I am rewinding the film of my life. Sometimes I switch on pause and look back on personal and professional achievements I was most proud of, sometimes turn to my disappointing failures, then move on worldwide travelling experiences, keep on rewinding from early years up to February, 24 and … I apprehend distinctly that life has been split into before 24.02.22 and after.
What has my sea-going episode taught me? Once the storm in the middle of the Indian Ocean lasted almost a week. The vessel experienced unbearable pitching and rolling. I am an agnostic, but I’ve got my intimate prayer “God, grant me the serenity to accept the things I cannot change, courage to change the things I can, and wisdom to know the difference”. First, it didn’t help me then, as I had always chosen to be courageous.
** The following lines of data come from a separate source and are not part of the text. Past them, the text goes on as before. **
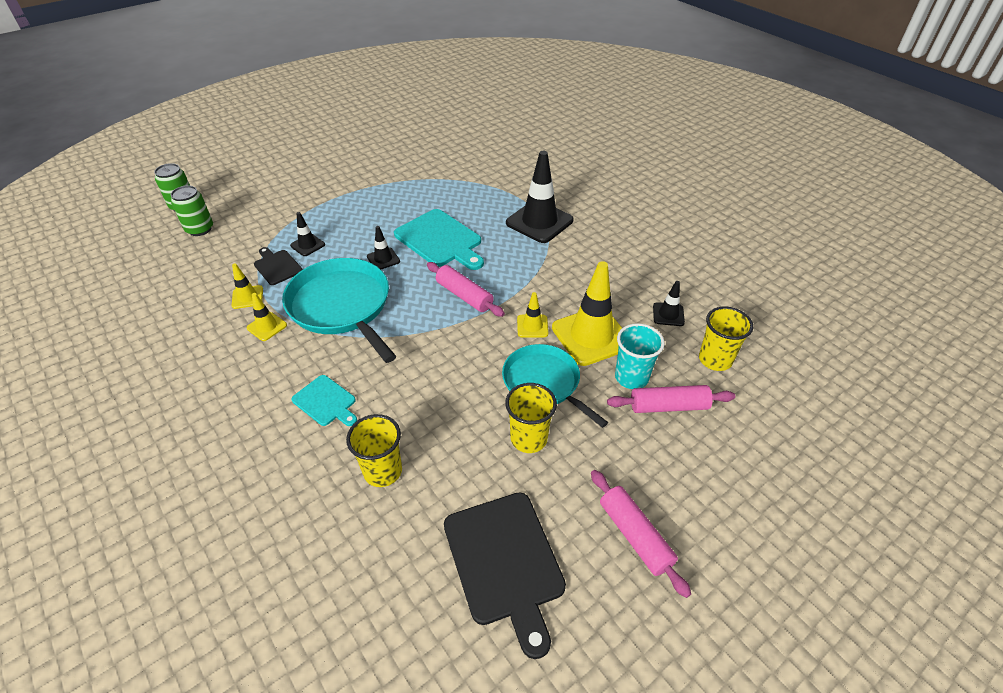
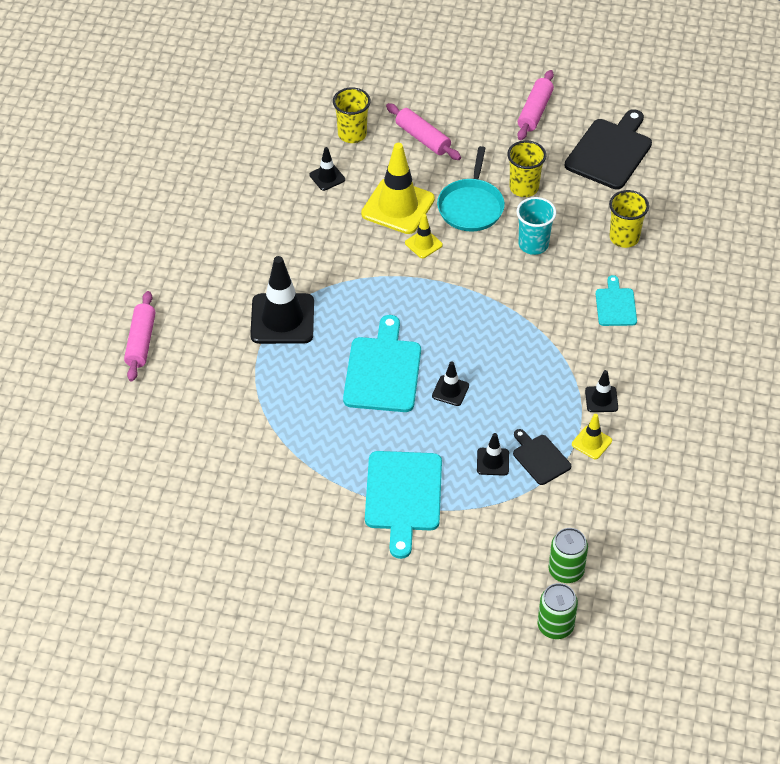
camera: 130 degrees left, 5 degrees up
(267, 326) = (601, 399): yellow traffic cone -> black traffic cone
(277, 266) = (540, 458): black cutting board -> black cutting board turned 135 degrees clockwise
(342, 306) = (530, 371): turquoise pan -> none
(343, 200) = (403, 496): none -> turquoise cutting board
(464, 295) = (434, 304): pink rolling pin -> pink rolling pin (141, 342)
(631, 377) = (416, 167): turquoise cup -> turquoise cup (533, 244)

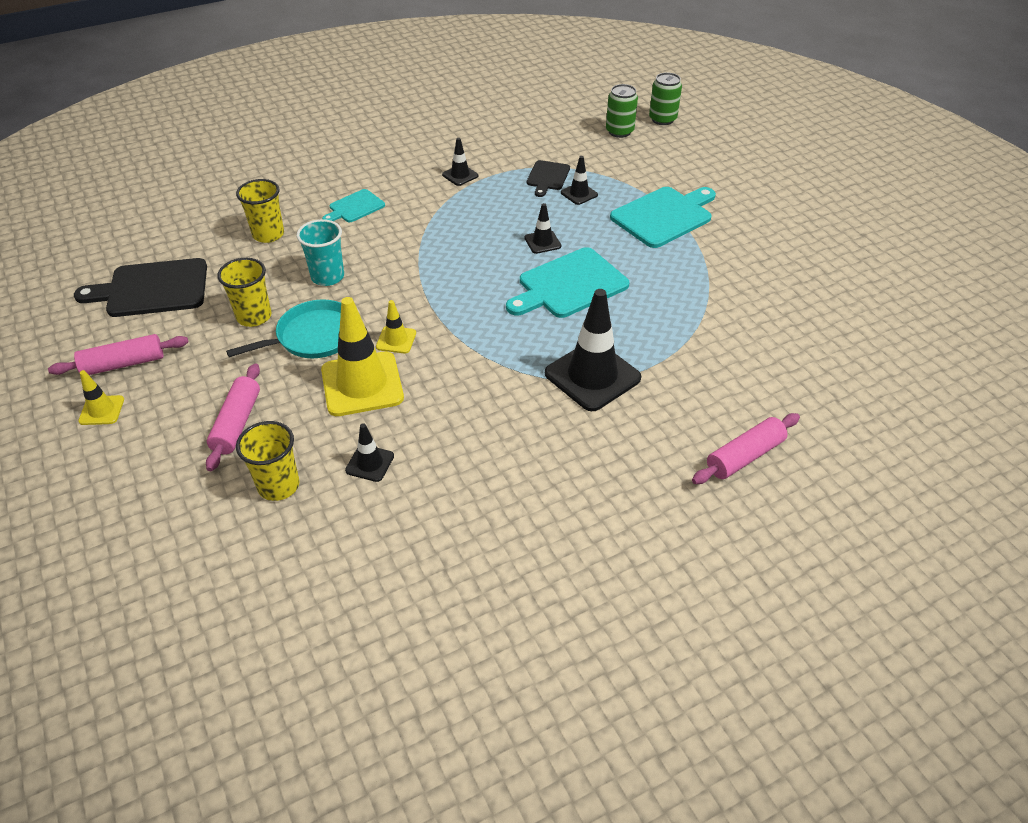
camera: 130 degrees left, 5 degrees down
(591, 442) = (505, 163): yellow traffic cone -> yellow traffic cone (101, 410)

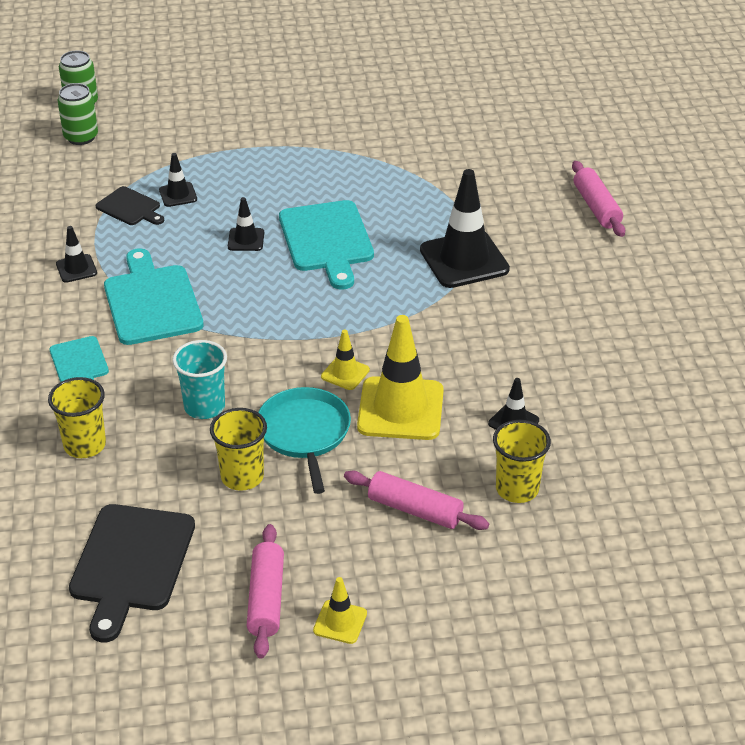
camera: 70 degrees left, 5 degrees down
(664, 216) = (256, 153): turquoise cutting board -> turquoise cutting board (152, 302)

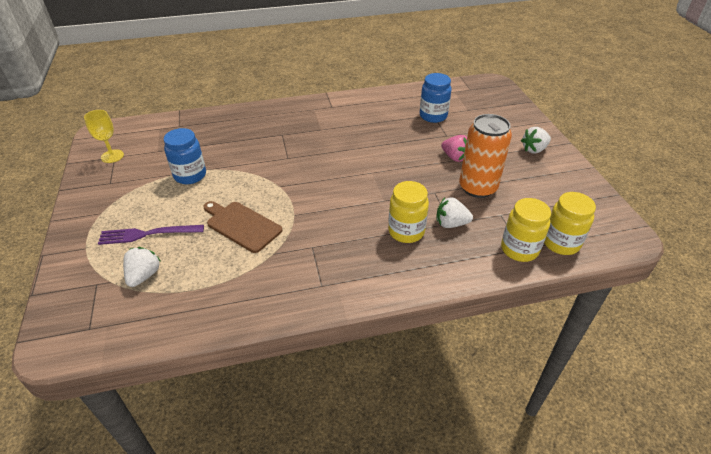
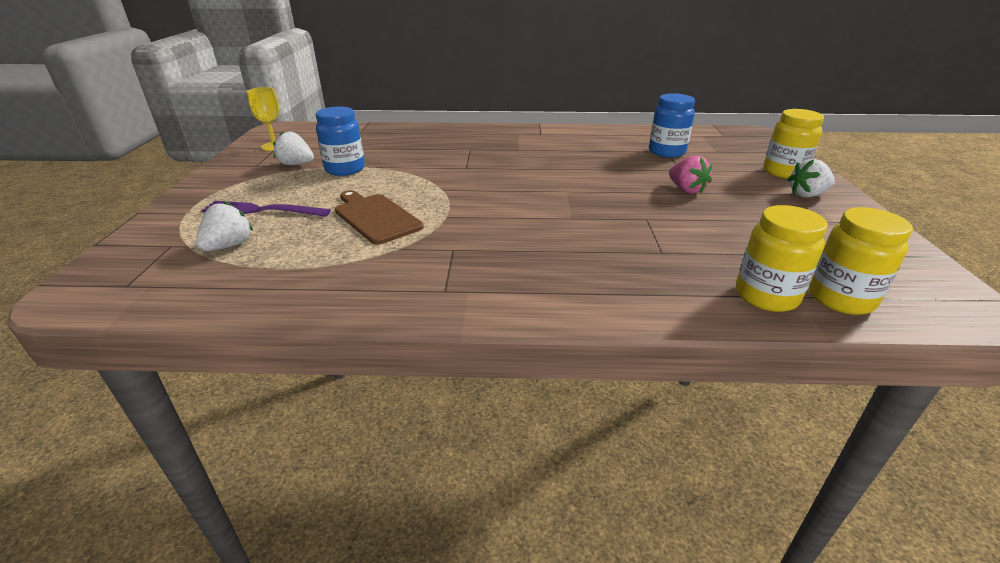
camera: 15 degrees right, 10 degrees down
(406, 231) = (591, 252): yellow jar -> yellow jar (783, 172)
(451, 224) = (661, 253): white strawberry -> white strawberry (296, 164)
(477, 188) = (712, 221): orange can -> none

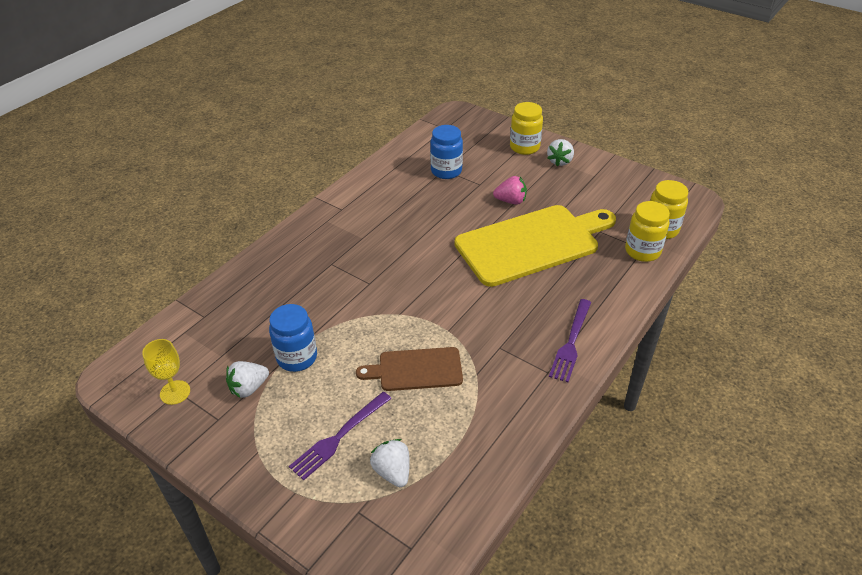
camera: 55 degrees left, 10 degrees up
(512, 292) = (571, 343): none -> purple fork
(642, 219) = (532, 243): none -> yellow cutting board

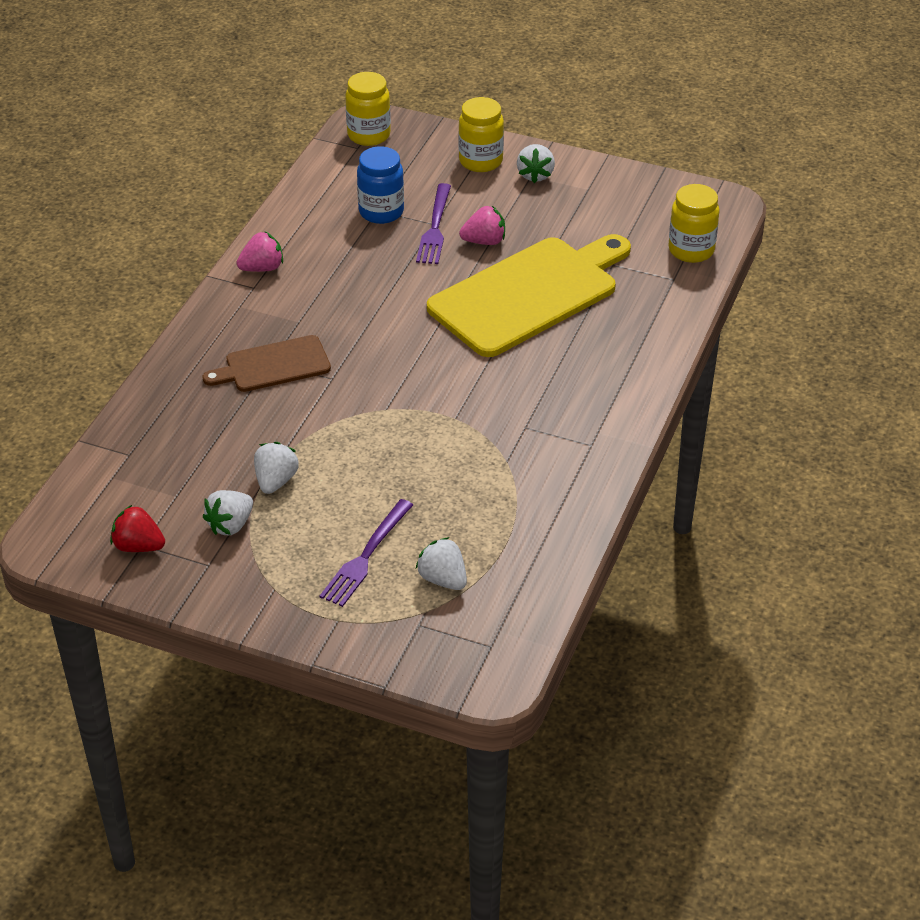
camera: 15 degrees left, 0 degrees up
(175, 392) = (138, 546): yellow goblet -> red strawberry
(297, 357) = (276, 481): blue jar -> white strawberry
(352, 197) = (262, 268): none -> pink strawberry
(416, 369) = (431, 469): brown cutting board -> brown cutting board (273, 365)
(571, 343) = (610, 407): purple fork -> purple fork (435, 228)
(642, 251) = (673, 282): yellow jar -> yellow jar (369, 135)

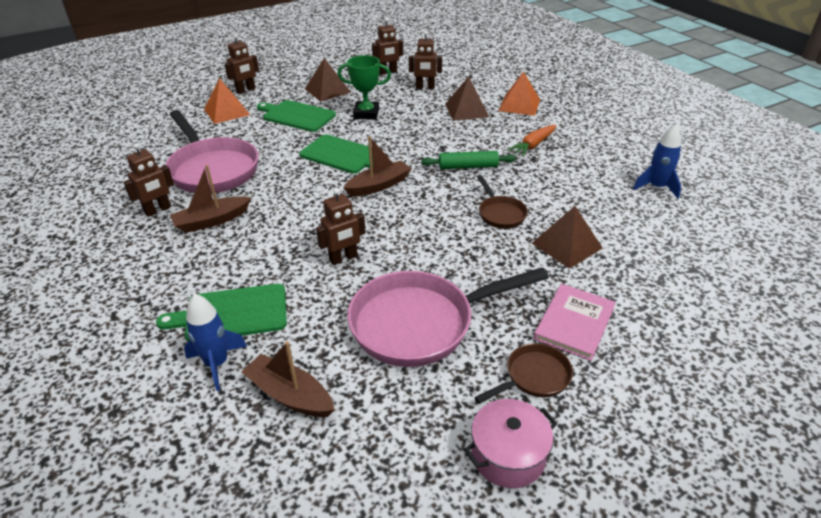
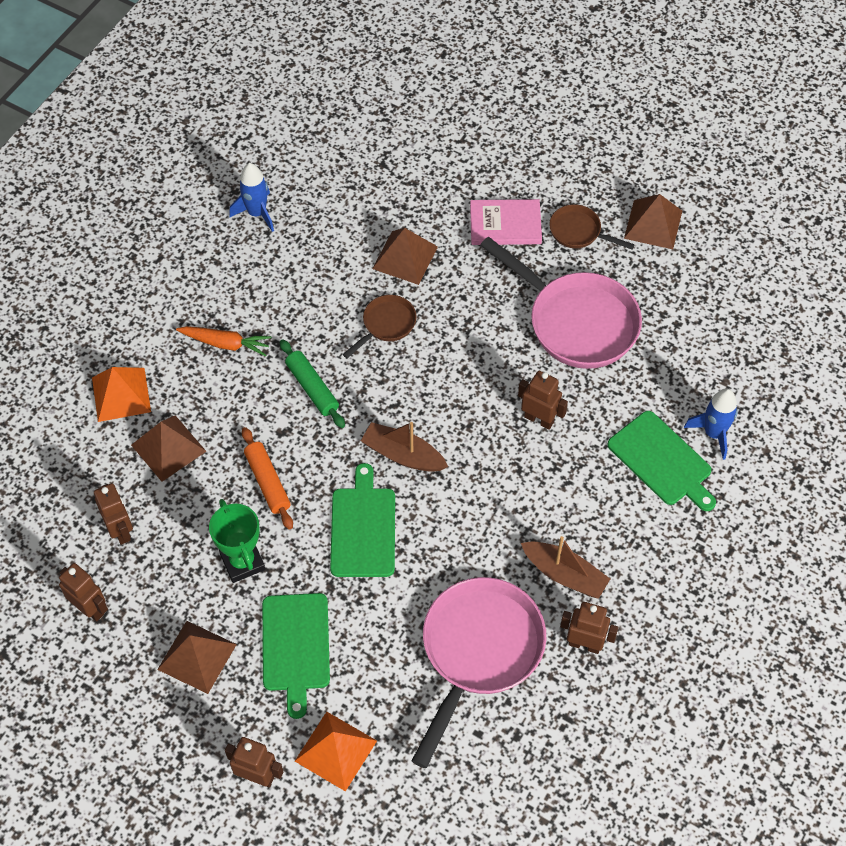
camera: 120 degrees left, 20 degrees up
(289, 395) = (702, 367): brown boat -> none
(410, 133) = (267, 482): none -> orange rolling pin
(508, 455) = (653, 224): pink pot -> brown pyramid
However, it did on the third day, as I learnt that sometimes it’s wiser to accept. I am asking myself if I am a truly strong person. I am not. I just found my way to resist stress by self-cheating. It helped me when my dad passed away two years ago. I persuaded myself that he went to sea for his voyage and his journey is on somewhere in the ocean. Another crucial lesson at sea was about delegating responsibilities. Seafarers do shift-work called watches. Once, somewhere in the middle of an ocean-nowhere, I was keeping my night watch at the Navigation bridge. Suddenly I realized that 25 crewmembers trust me so much that they are sleeping. How come? They are aware there’s only me and a watch officer in the Engine room. How can they? No Master? No chief-officer? I still remember my mixed happy feelings.
They know I will see to everything. How could all these men be dreaming safely? Irresponsible delegators or unreserved trust? My dad would be happy to know my maritime experience helps me now. I trust the Ukrainian Armed Forces and I sleep and watch dreams about peaceful life. Faith and glory to the Armed Forces of Ukraine!